The 500-metre long ‘Butt Street’ forms part of the 451-acre Minchinhampton Common in the Cotswolds – run by the National Trust.
The common is not fenced or bordered off – and residents are entitled to release their cattle there.
It means over 300 animals are allowed to roam freely among the houses on Butt Street – and often stop for a glance inside.
Butt Street is located on Minchinhampton Common – one of the largest grassland commons in the Cotswolds.
Photos show cows and horses happily wandering through Butt Street and into the town’s market square.
And Paul Blower, who lives on the street in Minchinhampton, Glos, said he loves the animals wandering past his house.
The 47-year-old said: “I just love it, having cows, horses – there’s donkeys as well.
“They are down the road weekly. They eat the grass on the common but they want to find something a bit tastier, like the odd clematis or rose bush.
“They come down for a munch. You walk out the front door and there’s always a cow pat out there to greet you.

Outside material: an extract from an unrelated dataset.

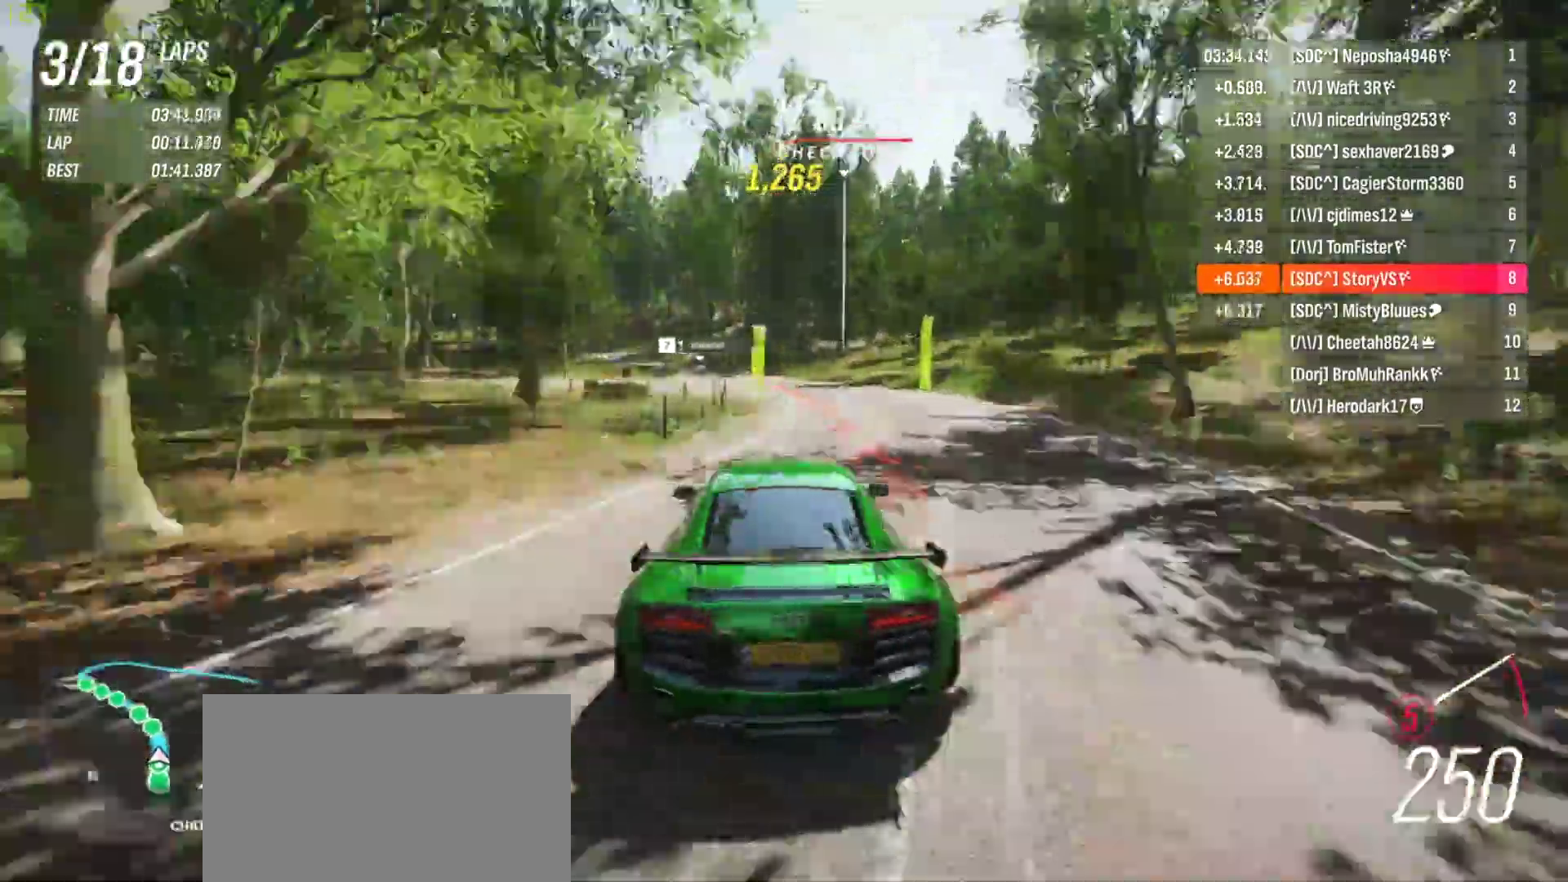
{"buttons": ["R2"], "left_stick": "center", "events": [[333, "left_stick", "center"], [400, "left_stick", "left"], [500, "left_stick", "center"]]}
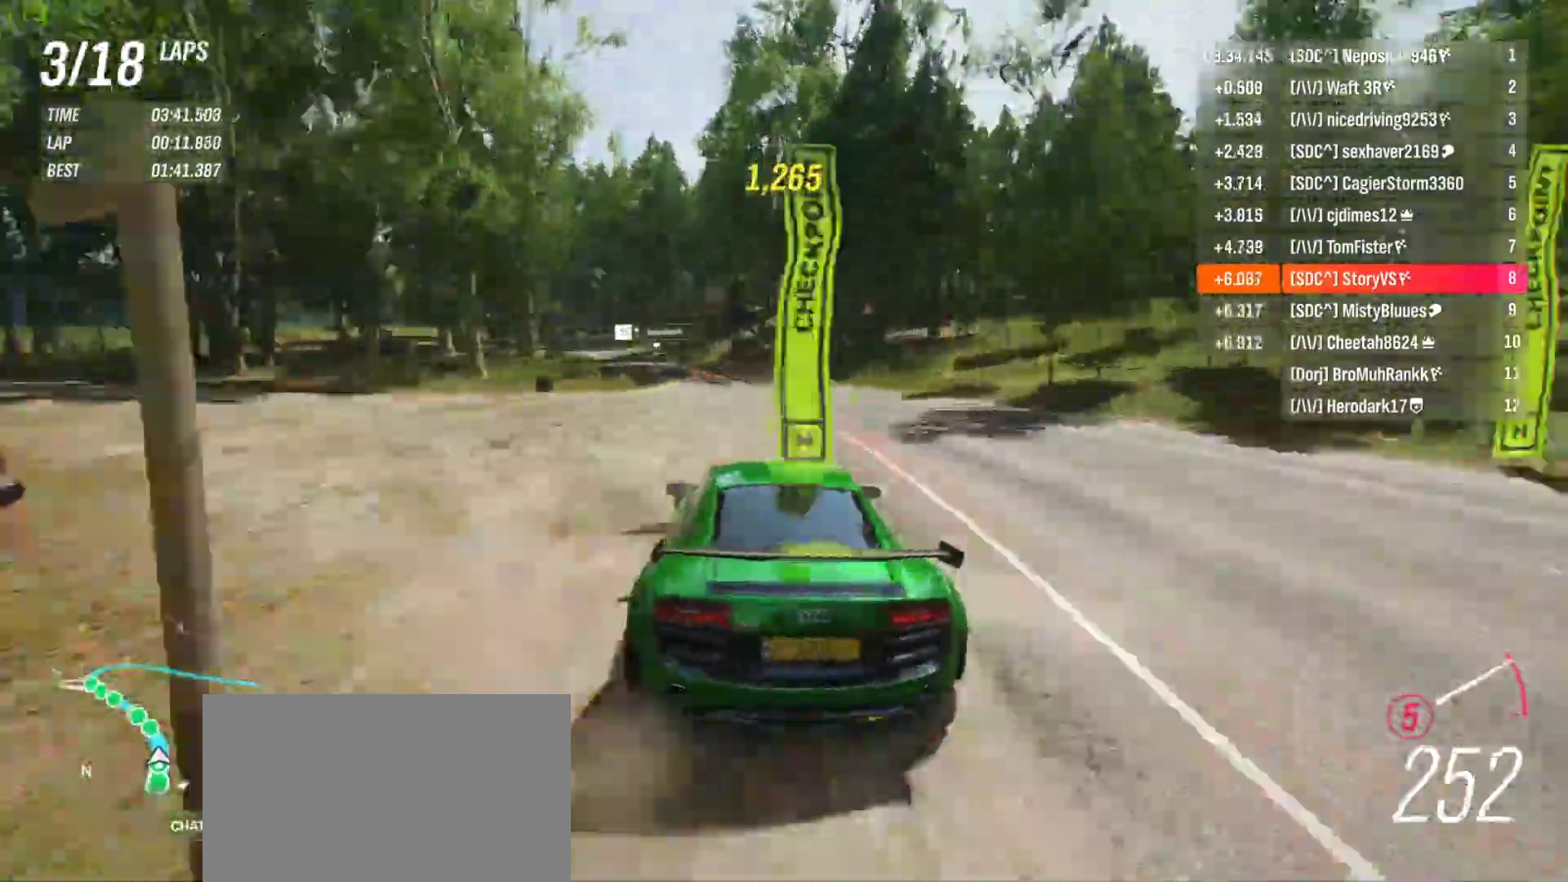
{"buttons": ["R2"], "left_stick": "center", "events": [[100, "left_stick", "left"], [467, "left_stick", "center"]]}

My dog loves eating them.”
He says that the cows are very friendly and his nine-year-old daughter enjoys seeing them roaming the neighbourhood.
Paul added: “You hear stories about people walking through fields and being chased by the cows – but here they are just so used to seeing humans walking around and stuff.
“Literally, the dog runs in between them, kids play around them and the cows just don’t flinch.”
Cows are released in May every year and then taken back in by farmers in November for the winter.